La science et le politique

Publié le 11 Fév, 2008

Responsable de la commission bioéthique du diocèse de Fréjus-Toulon, Pierre-Olivier Arduin constate que "nos sociétés postmodernes sont placées sous l’autorité absolue de la science".

Preuve de cette "soumission collective à la science", certains technoscientifiques ont – à la suite des récentes découvertes sur les cellules souches de sang de cordon et les cellules souches adultes (reprogrammées en cellules pluripotentes par Shinya Yamanaka) – souhaité gommer les deux dispositions inscrites dans la loi de 2004 pour limiter les recherches sur l’embryon. Ces-dernières sont en effet autorisées "à la condition d’être susceptibles de permettre des progrès thérapeutiques majeurs et à la condition de ne pouvoir être poursuivies par une méthode alternative d’efficacité comparable en l’état des connaissances scientifiques" (Code de la santé publique, art.
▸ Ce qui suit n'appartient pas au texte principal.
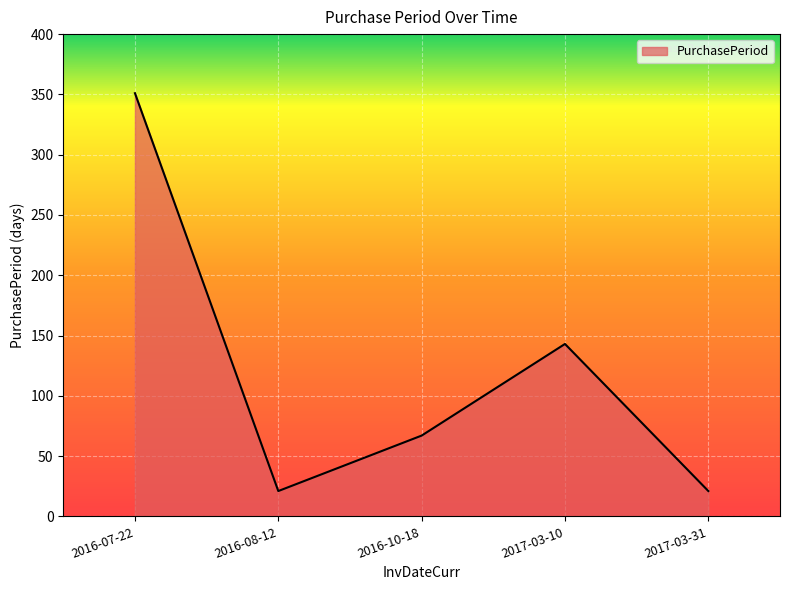

The chart shows a value of 558 at 2016-07-22. True or false?

False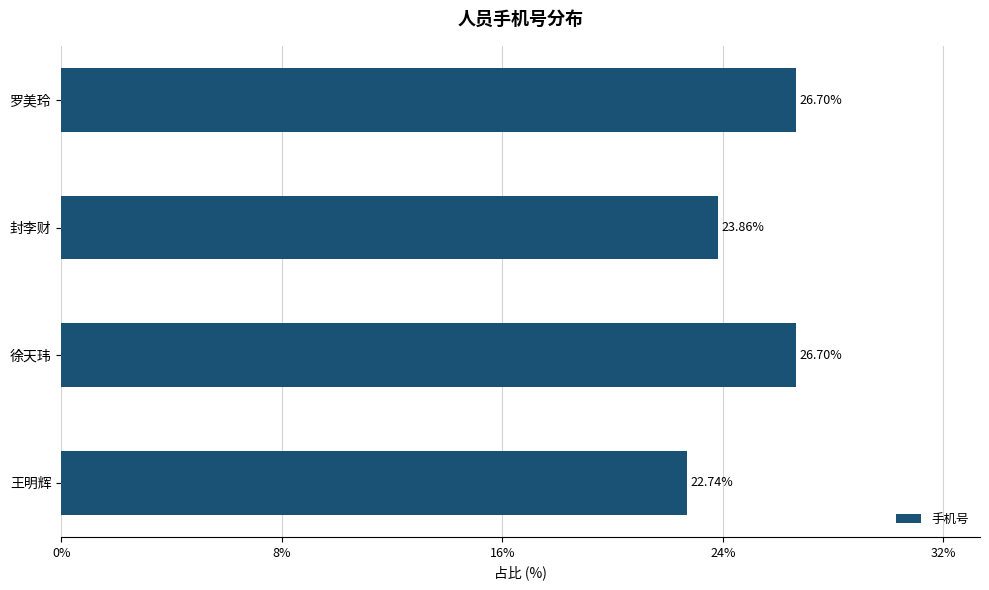

Which category has the lowest value across all series?

王明辉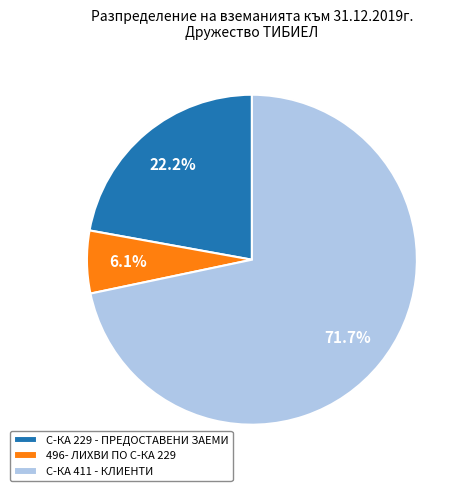

Count the number of slices in the pie.

3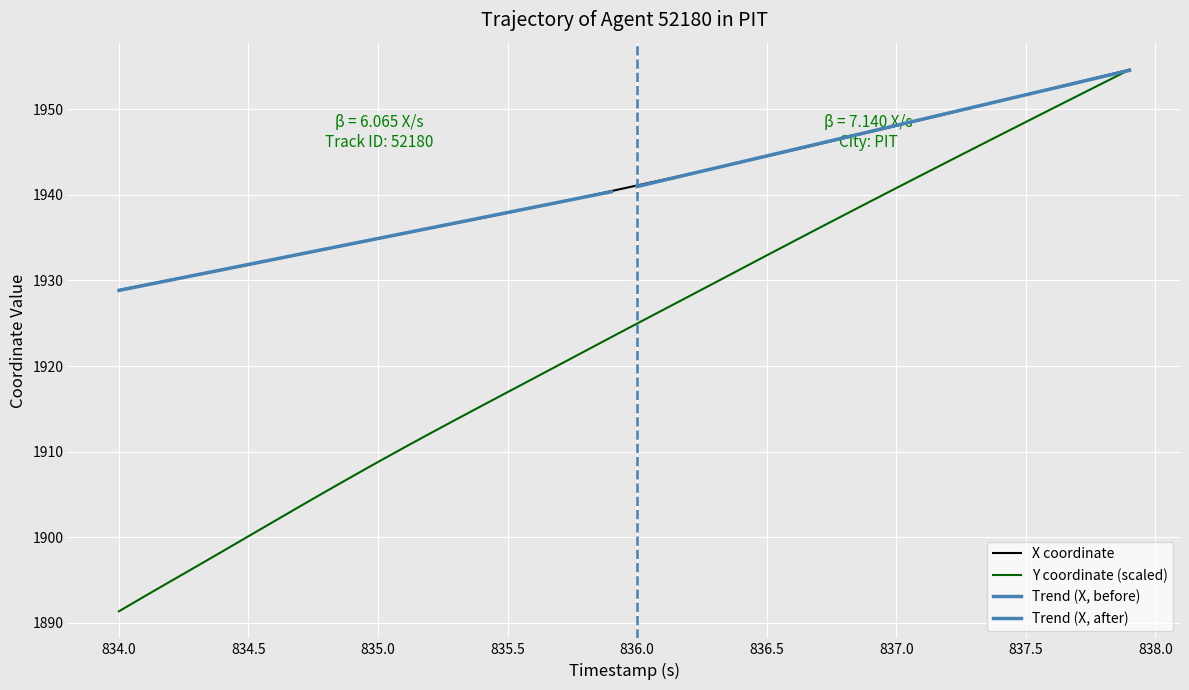

Rank the series by their maximum value, from highest to lowest.

Y, X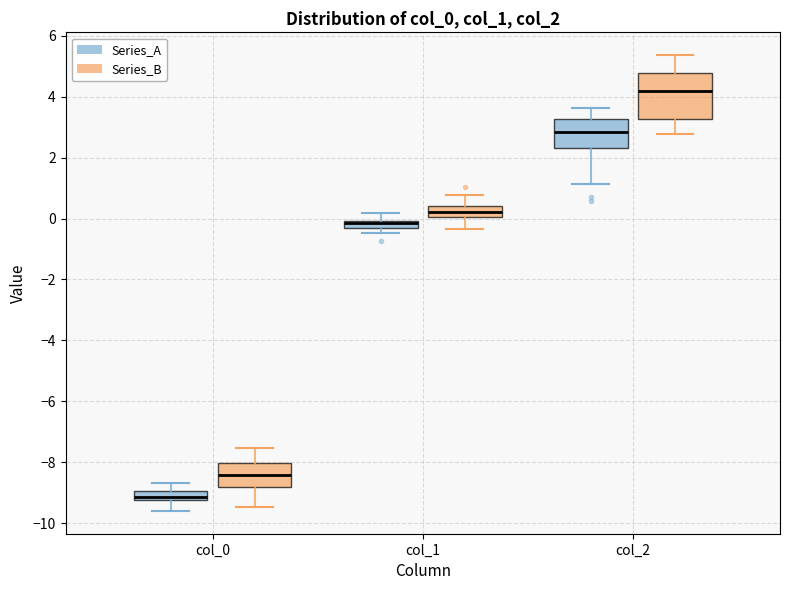

Which box has the lowest median line?

col_0 (Series_A)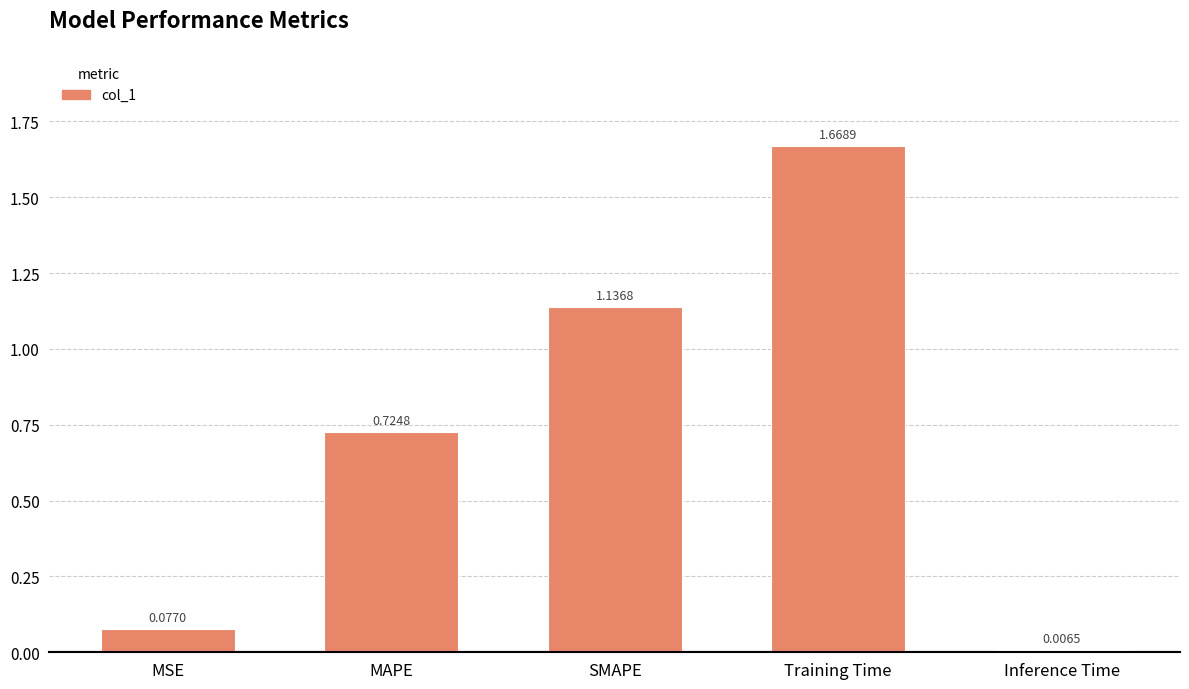

What is the label of the 4th bar from the right?

MAPE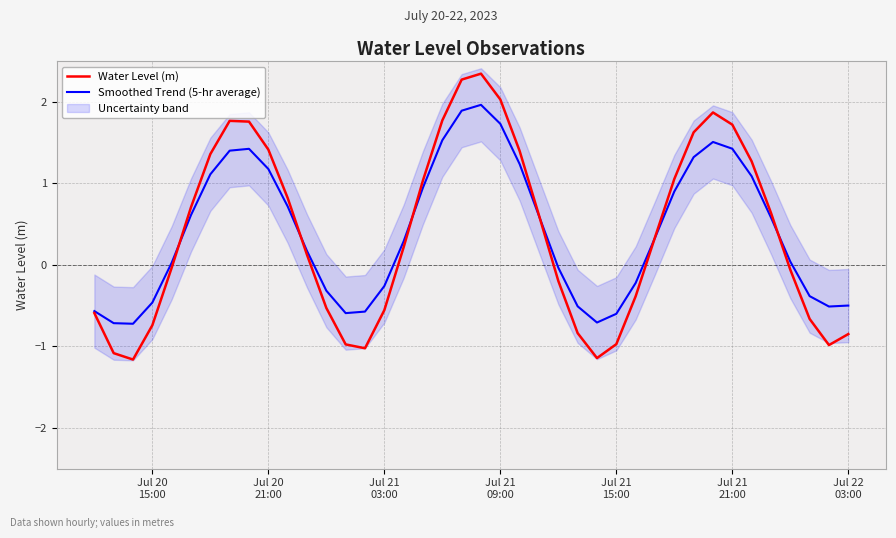

True or false: Smoothed Trend (5-hr average) has more than 1 interior local peaks.

True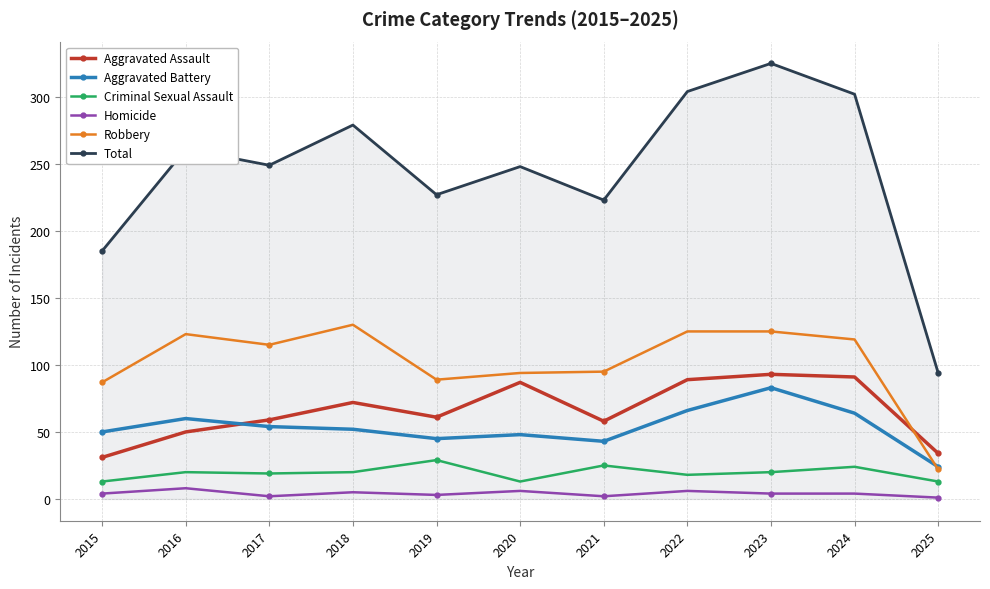

The value of Criminal Sexual Assault at 2024 is 24. True or false?

True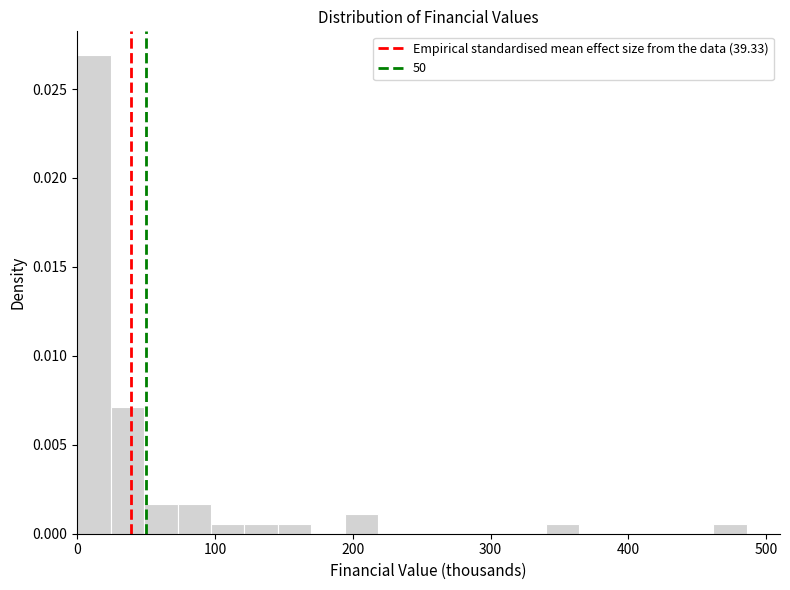

Read against the x-axis, roughly where is the centre of the tallest bar?

10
L. 2151-5).

Au cours de la journée d’auditions organisée par l’Office parlementaire d’évaluation des choix scientifiques et technologiques (Opecst) à l’Assemblée nationale le 29 novembre dernier, Axel Kahn avait ainsi défendu l’idée de libéraliser, sans restriction, la recherche sur l’embryon "pour la seule connaissance scientifique" (Cf Synthèse de presse du 30/11/07).

L’alibi thérapeutique et le droit à la santé des malades évoqué en 2004 cèdent le pas au "droit de la science". Dès lors, la liberté de la recherche supplante le respect de la dignité de l’être humain – pourtant entériné par la Déclaration universelle sur la bioéthique et les droits de l’homme adoptée par la conférence générale de l’Unesco le 11 novembre 1997 et par la Convention européenne d’Oviedo sur la biomédecine du 19 novembre 1996.

Autre preuve de ce bouleversement, les doléances de Carine Camby, directrice de l’Agence de la biomédecine, qui souhaite établir une loi-cadre énumérant de grands principes tout en laissant libres les chercheurs et l’Agence de la biomédecine qui disposerait de "plus de possibilité d’interprétation et d’application".

Pourtant, il semble que l’Agence de la biomédecine ait déjà pris quelques libertés à l’égard de la loi de 2004 : "une prise en compte honnête des nouvelles découvertes dans le champ des cellules souches adultes et de l’absence de perspectives médicales venant de la recherche sur les cellules embryonnaires n’aurait-elle pas dû conduire le conseil d’orientation scientifique de l’Agence à reconsidérer son point de vue sur les délivrances d’autorisations jusqu’ici accordées aux équipes travaillant sur l’embryon ?".

Dérives qu’avaient dénoncées le Centre français pour la justice et les droits fondamentaux, estimant qu’"en créant une telle agence, le législateur fait preuve d’une formidable hypocrisie" : "il prétend remettre les questions difficiles entre les mains de “sages”, tout en désignant “les sages” parmi ceux qui ont le plus d’intérêts à l’autojustification. Les expérimentations seront contrôlées par les scientifiques eux-mêmes : la liberté de la recherche n’est plus directement soumise au principe de dignité dont le respect est garanti par le Parlement, mais la liberté de la recherche devient une liberté publique autonome. Le chercheur se trouve ainsi investi de la responsabilité exorbitante de fixer lui-même des limites à ses actes. Alors qu’il se veut le seul garant légitime en démocratie de la protection des droits fondamentaux, le pouvoir politique abdique en se déchargeant sur les experts. Dans un tapage médiatique tenant lieu de débat politique, l’État français laisse la science lui donner un projet".

Même si le Parlement n’a pas brillé par le respect accordé à la vie humaine, l’échéance obligatoire de la révision de la loi et les débats argumentés ont sans doute "atténué les effets délétères" des transgressions votées.

Il est donc temps que "le politique reprenne la main en pesant objectivement les enjeux scientifiques et éthiques portant sur les thérapies cellulaires", conclut Pierre-Olivier Arduin.